Stelt als bijzondere voorwaarde:
dat veroordeelde zich binnen drie dagen na de veroordeling meldt bij Reclassering
Nederland, Toezichtunit 2 Zuid, Polluxstraat 114, 5631 ES Eindhoven, telefoonnummer
088-8041504, en zich daarna gedurende de proeftijd op door de reclassering te bepalen
tijdstippen blijft melden bij deze instelling, zo vaak en zo lang deze instelling dat
noodzakelijk acht.
Geeft aan voornoemde reclasseringsinstelling de opdracht als bedoeld in artikel 14c, zesde
lid, van het Wetboek van Strafrecht toezicht te houden op de naleving van de voorwaarden
en de veroordeelde ten behoeve daarvan te begeleiden.
Voorwaarden daarbij zijn dat de veroordeelde gedurende de proeftijd:
-ten behoeve van het vaststellen van zijn identiteit medewerking zal verlenen aan het nemen
van een of meer vingerafdrukken of een identiteitsbewijs als bedoeld in artikel 1 van de
Wet op de identificatieplicht ter inzage aanbiedt;
-medewerking zal verlenen aan het reclasseringstoezicht, bedoeld in artikel 14c, zesde lid,
van het Wetboek van Strafrecht, de medewerking aan huisbezoeken en het zich melden bij
de reclassering zo vaak en zolang als de reclassering dit nodig acht, daaronder begrepen.

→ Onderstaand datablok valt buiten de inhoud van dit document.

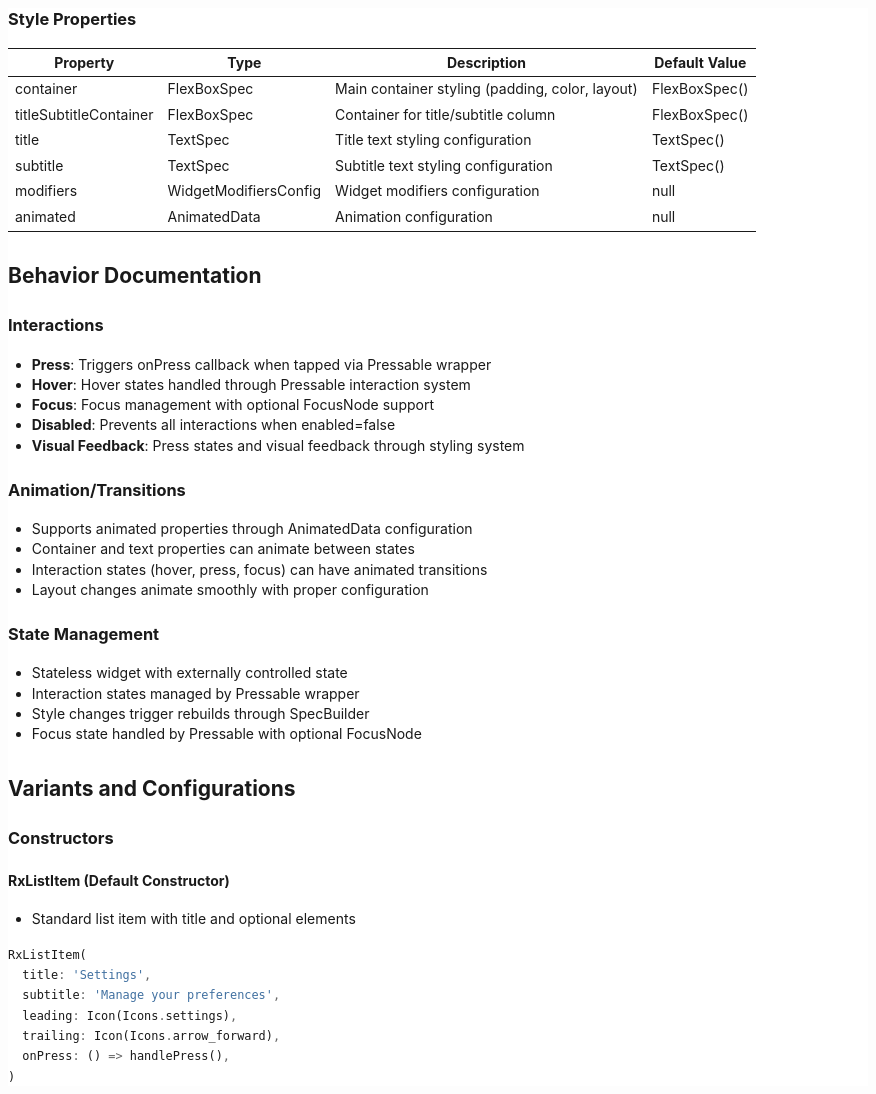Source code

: ### Style Properties
| Property | Type | Description | Default Value |
|----------|------|-------------|---------------|
| container | FlexBoxSpec | Main container styling (padding, color, layout) | FlexBoxSpec() |
| titleSubtitleContainer | FlexBoxSpec | Container for title/subtitle column | FlexBoxSpec() |
| title | TextSpec | Title text styling configuration | TextSpec() |
| subtitle | TextSpec | Subtitle text styling configuration | TextSpec() |
| modifiers | WidgetModifiersConfig | Widget modifiers configuration | null |
| animated | AnimatedData | Animation configuration | null |

## Behavior Documentation

### Interactions
- **Press**: Triggers onPress callback when tapped via Pressable wrapper
- **Hover**: Hover states handled through Pressable interaction system
- **Focus**: Focus management with optional FocusNode support
- **Disabled**: Prevents all interactions when enabled=false
- **Visual Feedback**: Press states and visual feedback through styling system

### Animation/Transitions
- Supports animated properties through AnimatedData configuration
- Container and text properties can animate between states
- Interaction states (hover, press, focus) can have animated transitions
- Layout changes animate smoothly with proper configuration

### State Management
- Stateless widget with externally controlled state
- Interaction states managed by Pressable wrapper
- Style changes trigger rebuilds through SpecBuilder
- Focus state handled by Pressable with optional FocusNode

## Variants and Configurations

### Constructors

#### RxListItem (Default Constructor)
- Standard list item with title and optional elements
```dart
RxListItem(
  title: 'Settings',
  subtitle: 'Manage your preferences',
  leading: Icon(Icons.settings),
  trailing: Icon(Icons.arrow_forward),
  onPress: () => handlePress(),
)
```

Heft ophet tegen verdachte verleende (geschorste) bevel tot voorlopige hechtenis met ingang van heden.

Beslissing op de vordering na voorwaardelijke veroordeling (01.120990.23)

Wijst af de gevorderde tenuitvoerlegging.

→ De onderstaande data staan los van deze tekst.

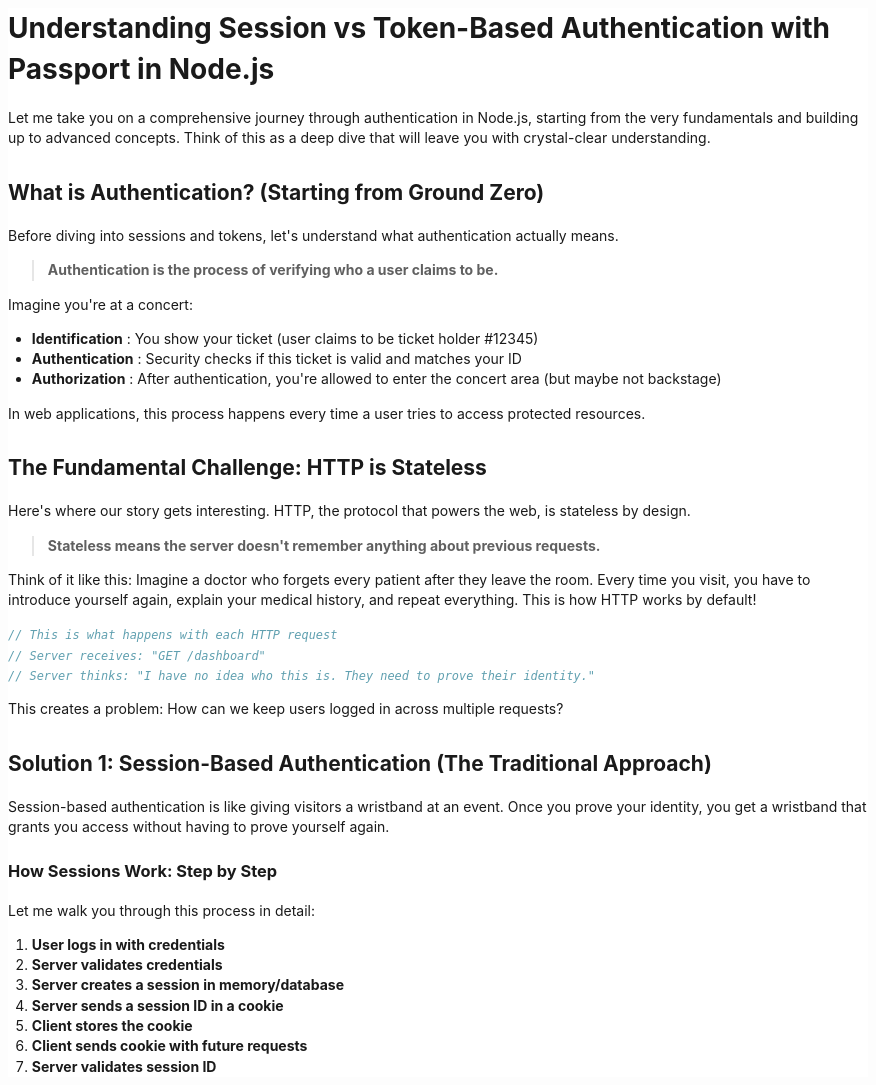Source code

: # Understanding Session vs Token-Based Authentication with Passport in Node.js

Let me take you on a comprehensive journey through authentication in Node.js, starting from the very fundamentals and building up to advanced concepts. Think of this as a deep dive that will leave you with crystal-clear understanding.

## What is Authentication? (Starting from Ground Zero)

Before diving into sessions and tokens, let's understand what authentication actually means.

> **Authentication is the process of verifying who a user claims to be.**

Imagine you're at a concert:

* **Identification** : You show your ticket (user claims to be ticket holder #12345)
* **Authentication** : Security checks if this ticket is valid and matches your ID
* **Authorization** : After authentication, you're allowed to enter the concert area (but maybe not backstage)

In web applications, this process happens every time a user tries to access protected resources.

## The Fundamental Challenge: HTTP is Stateless

Here's where our story gets interesting. HTTP, the protocol that powers the web, is stateless by design.

> **Stateless means the server doesn't remember anything about previous requests.**

Think of it like this: Imagine a doctor who forgets every patient after they leave the room. Every time you visit, you have to introduce yourself again, explain your medical history, and repeat everything. This is how HTTP works by default!

```javascript
// This is what happens with each HTTP request
// Server receives: "GET /dashboard"
// Server thinks: "I have no idea who this is. They need to prove their identity."
```

This creates a problem: How can we keep users logged in across multiple requests?

## Solution 1: Session-Based Authentication (The Traditional Approach)

Session-based authentication is like giving visitors a wristband at an event. Once you prove your identity, you get a wristband that grants you access without having to prove yourself again.

### How Sessions Work: Step by Step

Let me walk you through this process in detail:

1. **User logs in with credentials**
2. **Server validates credentials**
3. **Server creates a session in memory/database**
4. **Server sends a session ID in a cookie**
5. **Client stores the cookie**
6. **Client sends cookie with future requests**
7. **Server validates session ID**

Verlengt de proeftijd, bepaald bij vonnis van de politierechter te Oost-Brabant
d.d. 21 augustus 2023, gewezen onder parketnummer 01-120990-23, met één jaar.
Dit vonnis is gewezen door:
mr. M.E. Bartels, voorzitter,
mr. W.M.T. Keukens en mr. A.W.E. de Rooij, leden,
in tegenwoordigheid van D.A. Koopmans, griffier,
en is uitgesproken op 29 augustus 2024.